月光下,七名波蘭志愿軍哨兵被迅速制服。布爾卡的手下動作麻利,用繩索將他們的手緊緊綁在背后,再用布條塞住他們的嘴巴。米利克眼中充滿憤怒和恐懼,他試圖掙扎,但一名奧地利士兵用槍托狠狠打在他的腹部,疼痛讓他彎下了腰。
“別亂動!”布爾卡冷冷地警告道,“如果你們乖乖合作,至少能活下來。這已經是我們能給予的最大仁慈了。”
士兵們將七名哨兵拖到路邊的一棵大橡樹下,讓他們背靠樹干坐下。一名奧地利軍官從馬鞍上取下一盞風燈,放在地上照明,開始檢查他們的綁縛是否牢固。
約莫二十分鐘后,從東北方向傳來了馬蹄聲。布爾卡立刻警覺起來,向士兵們揮手示意準備。奧地利士兵們迅速列隊,手按在武器上,緊張地望向聲音來源的方向。
很快,一隊騎兵的身影從黑暗中浮現出來。借著月光,他們胸前的徽章和藍色制服清晰可見——這是俄國軍隊的標志。為首的是一名中等身材的軍官,他烏黑的胡須在月光下顯得格外濃密,眼神冷峻而警惕。
“布爾卡上尉?”俄軍軍官用帶著濃重口音的德語問道。
布爾卡上前一步,用德語回應:“是的,沃爾克中校。奧地利帝國第七騎兵團向您致敬。”
俄軍的沃爾克中校翻身下馬,腳步輕快地走到布爾卡面前。兩人例行公事般地敬了個軍禮,然后沃爾克中校環顧四周,目光落在被俘的波蘭哨兵身上,嘴角浮現出一絲冷笑。
“看來你們已經為我們準備好了'歡迎儀式'。”沃爾克中校笑著說道。
布爾卡對這位叫沃爾克的俄軍中校遞了一根煙,后者接過,用隨身攜帶的火柴點燃。兩人并肩站在一起,煙霧在寒冷的空氣中緩緩上升,形成一團霧氣。
就在兩人抽煙聊天交換情報的功夫,遠處的樹林邊緣開始有動靜。黑暗中,一隊隊俄國士兵悄無聲息地出現,排著整齊的隊列向前推進。他們腳步輕盈,幾乎沒有發出任何聲響。月光下,成百上千的刺刀閃爍著寒光,如同一條巨龍在雪地上蜿蜒前行。
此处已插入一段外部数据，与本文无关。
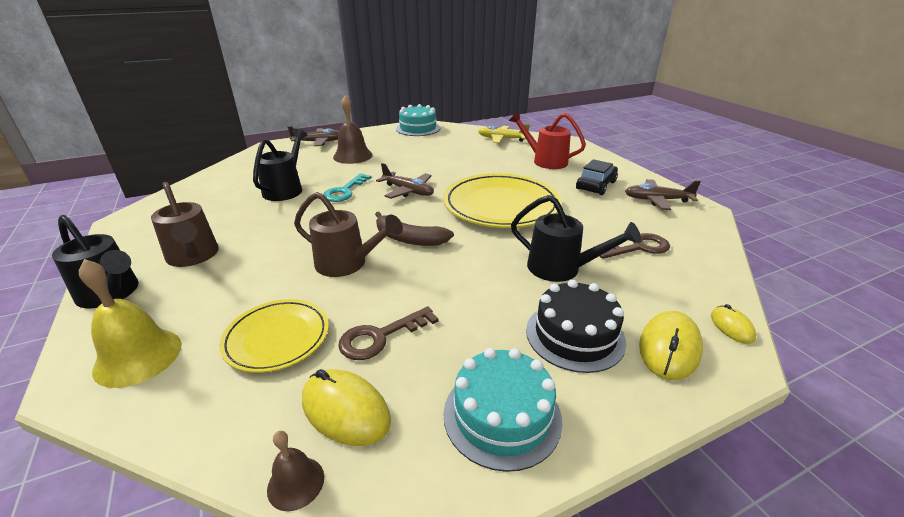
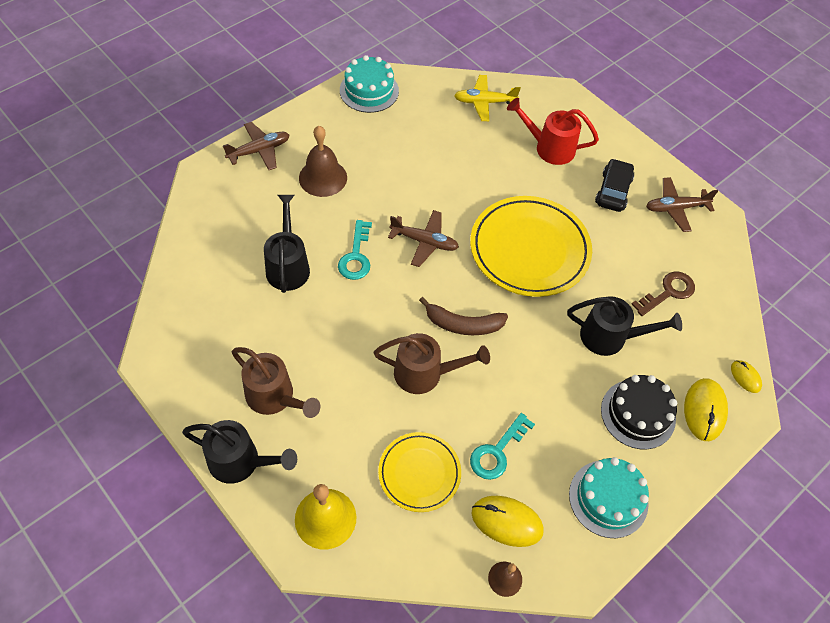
camera: 20 degrees left, 25 degrees up
brown key [338,306,439,360] -> turquoise key [470,413,535,480]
大隊的俄軍士兵迅速地通過這個哨站,他們的軍靴踩在雪地上發出輕微的嘎吱聲。
“感謝您,親愛的布爾卡先生。”俄軍中校沃爾克吸了一口煙,吐出一個完美的煙圈,緩緩說道:“我想等到明天天亮的時候,我們倆有機會喝一杯。慶祝一下這次成功的合作。”
煙圈在冷空氣中懸浮了一會兒,然后緩緩消散。沃爾克中校的目光越過布爾卡,落在遠處依稀可見的波蘭志愿軍營地上。那里的篝火已經熄滅,只有幾盞燈依然亮著,似乎是值夜的人。整個營地沉浸在無知的寧靜中,毫不知曉死神正悄然逼近。
“嘛,這個恐怕沒機會了。”布爾卡露出一個打工人的苦笑,肩膀微微聳起,似乎在為無法赴約而遺憾,“我和我的人還要進行現場改造,你知道的,你們只負責處理掉這批波蘭人,而我們要善后。”
“善后?”沃爾克中校挑了挑眉,眼中閃過一絲好奇,“你們的長官要求你們做什么?”
“收集證據,拍照,記錄,然后編造一個故事。”布爾卡低聲說,聲音中帶著一絲不易察覺的厭倦,“我們需要向維也納證明,這些波蘭人是企圖叛國的罪犯,而不是被我們出賣的無辜者。”